Which model should 12 gb desktop vram class start with?

Run the benchmark first, then start with the lightest model that still matches the resulting hardware band.

Why benchmark if this page already gives a tier?

Because reference device, GPU, and laptop pages still compress a wide range of real machines. The benchmark keeps the answer specific before you download the wrong model.

GPU cohort

What local AI can I run on an RTX 4070 Super desktop GPU?

Q: What local AI can I run on an RTX 4070 Super desktop GPU?

GPU cohort currently maps to a 70B local-model target.
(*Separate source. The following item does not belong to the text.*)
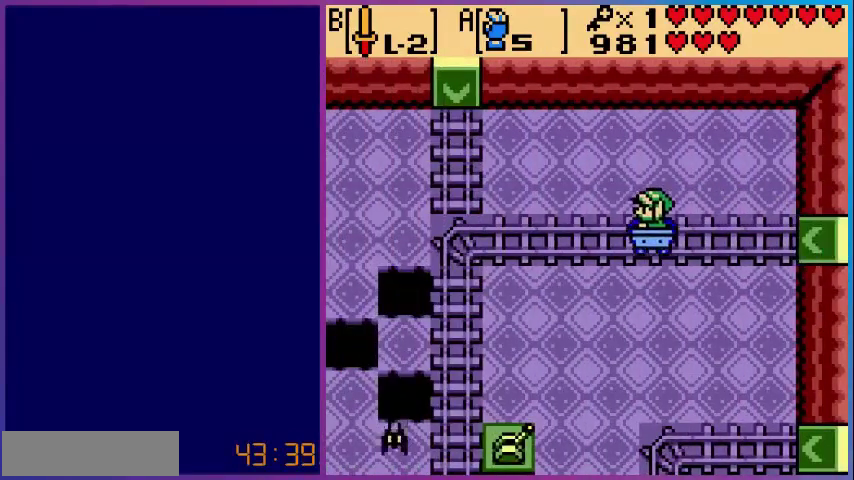
{"buttons": ["B"], "events": [[200, "B", "down"], [320, "B", "up"], [400, "B", "down"]]}
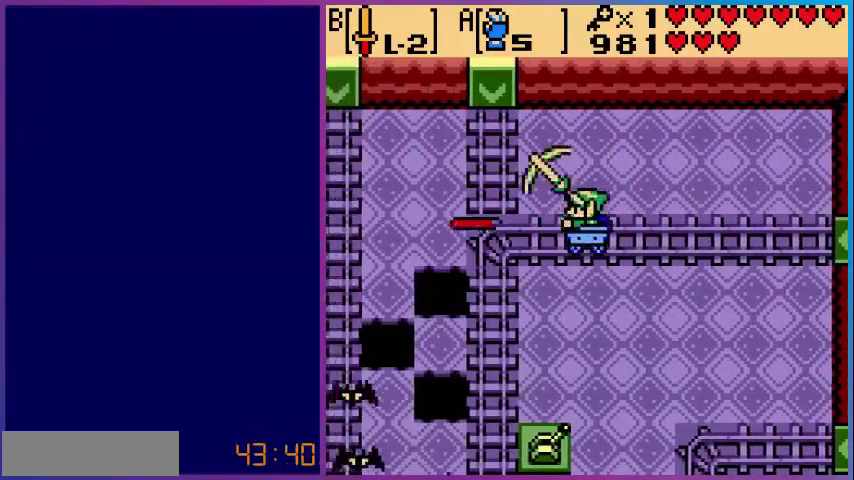
{"buttons": ["B"], "events": [[40, "B", "up"], [80, "B", "down"], [240, "B", "up"], [320, "B", "down"], [400, "B", "up"], [480, "B", "down"]]}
The benchmark is still the fastest way to verify whether the exact machine clears that band.

Desktop builders who want a practical large-model answer before choosing the rest of the machine. This page gives the short local-AI answer for the search query, then routes uncertain cases into the benchmark before the recommendation turns into guesswork.

gpu cohort12 GB desktop VRAM class

starter modelBenchmark first

tier guide70B

publish waveWeek 1

benchmark first

Verify this class before you trust the reference answer.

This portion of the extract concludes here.